Philippines: Payments Giant GCash Partners with Agritech Mayani to Bridge Agri-Credit Gap

Philippine-based fintech superapp GCash has teamed up with agritech startup Mayani to provide local farmers and fisherfolk with access to a financial platform that will support their needs, according to an announcement.

The two tech players teamed-up with a joint mandate to create the Philippines’ largest agri- credit movement to bank the rural unbanked.

GCash and Mayani will leverage the latter’s supply chain data to underwrite and jointly facilitate loans for organized farmers and fisherfolks needing a production lifeline to provide them quality inputs.

Mayani intends to integrate its end-to-end proprietary tech stack with GCash’s to index on their lending balance sheet, quantum reach, and loan approval to e-wallet disbursement infrastructure.

“By leveraging on modern technology’s financial transformation, agriculture, which is one of the most important industries of our nation, can experience rapid growth and sustainability,” said Tony Isidro, President and CEO of Fuse Lending, the licensed lending arm of Mynt, the parent company of GCash.

Agriculture is considered to be a crucial economic backbone of the Philippines, with almost 60% of the nation’s poor employed in the sector’s agriculture, forestry, fishing, and aquaculture industries, according to the World Bank in 2023.

Despite it being the primary economic activity in rural Philippines, the Banko Sentral ng Pilipinas cited in 2018 that the credit gap for the sector sits at over 360 billion pesos ($6.3 billion), highlighting fundamental binding constraints that hamper adequate financing to fuel the sector’s peak potential.

“By situating any loan transaction within a trade and supply chain context, I think we are able to finally crack the code towards making our farmers and fisherfolks bankable, credit-worthy, and financially empowered,” said the Co-Founder of CEO of Mayani JT Solis.

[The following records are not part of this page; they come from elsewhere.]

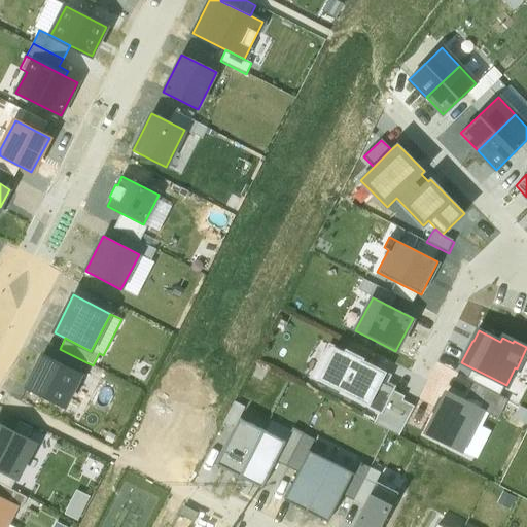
[(48,343),(42,355),(75,373),(82,360),(60,349),(48,343)]
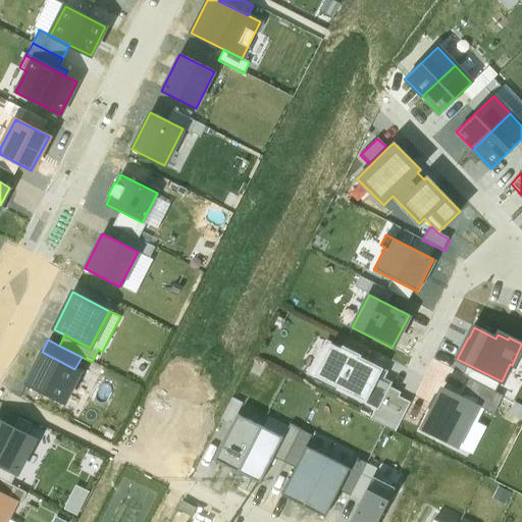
[(340,349),(330,344),(314,376),(336,387),(335,390),(353,399),(354,397),(375,408),(377,409),(388,386),(390,382),(377,376),(381,369),(358,358),(359,356),(342,347),(340,349)]
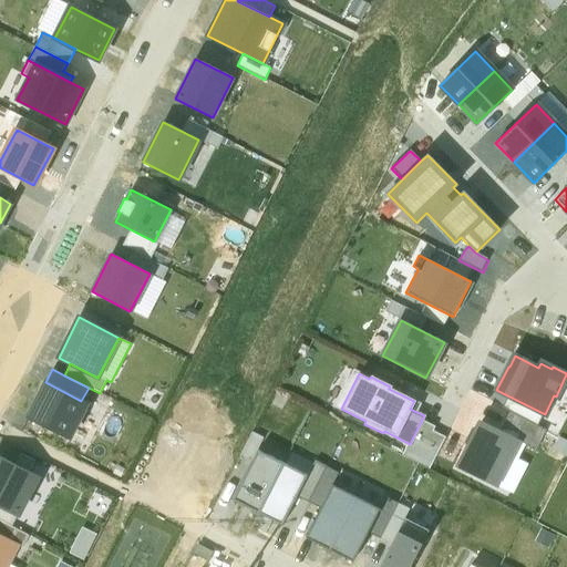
[(29,416),(70,437),(86,404),(81,401),(45,382),(29,416)]
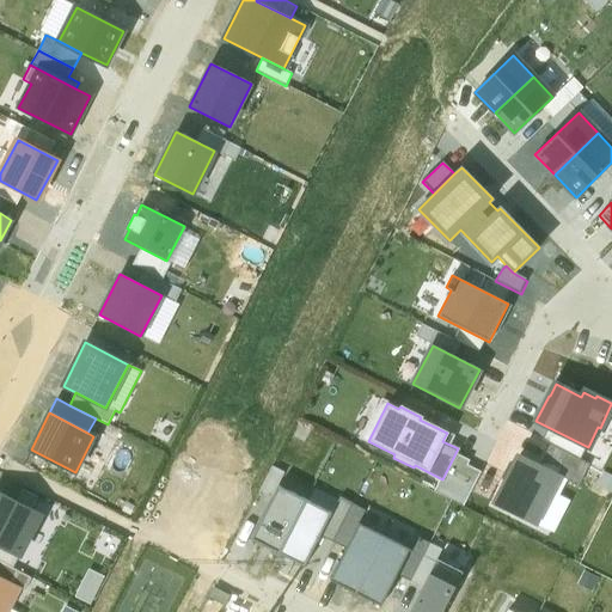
[(550,445),(539,465),(558,476),(579,485),(589,464),(550,445)]
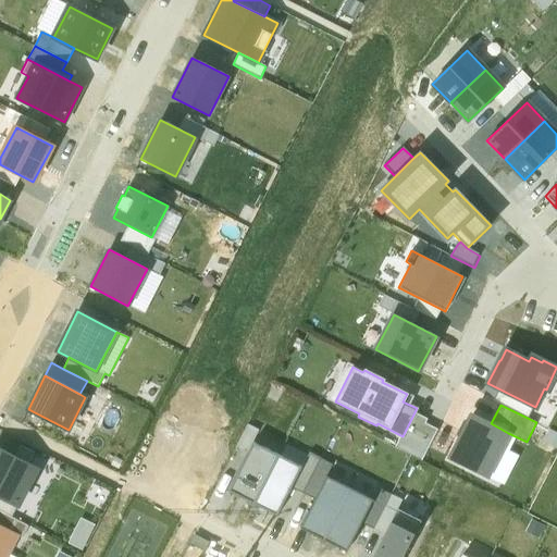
[(403,436),(400,435),(394,447),(421,461),(437,430),(425,423),(428,419),(415,412),(403,436)]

Established in 2019, Mayani has a grassroots network of over 144,000 organized small farmers and fisherfolks across seven regions of the Philippines, stretching from the northern agri-corridors of Ilocos region up to the fishing islands and islets of Mimaropa region.

Its digital agri-fisheries ecosystem, initially funded through grants from ADB and JICA, currently operates three value-creation lines: Mayani Farm Direct for market linkage, Mayani Agri-Inputs for agricultural inputs distribution, and Mayani Fin-Assist for production financing.

In the middle of last year, Mayani closed a $1.7 million seed funding led by agrifoodtech venture capital firm AgFunder, along with other key backers Atlas Ventures, Plug and Play Ventures, Accelerating Asia, and Ocean Impact Organisation.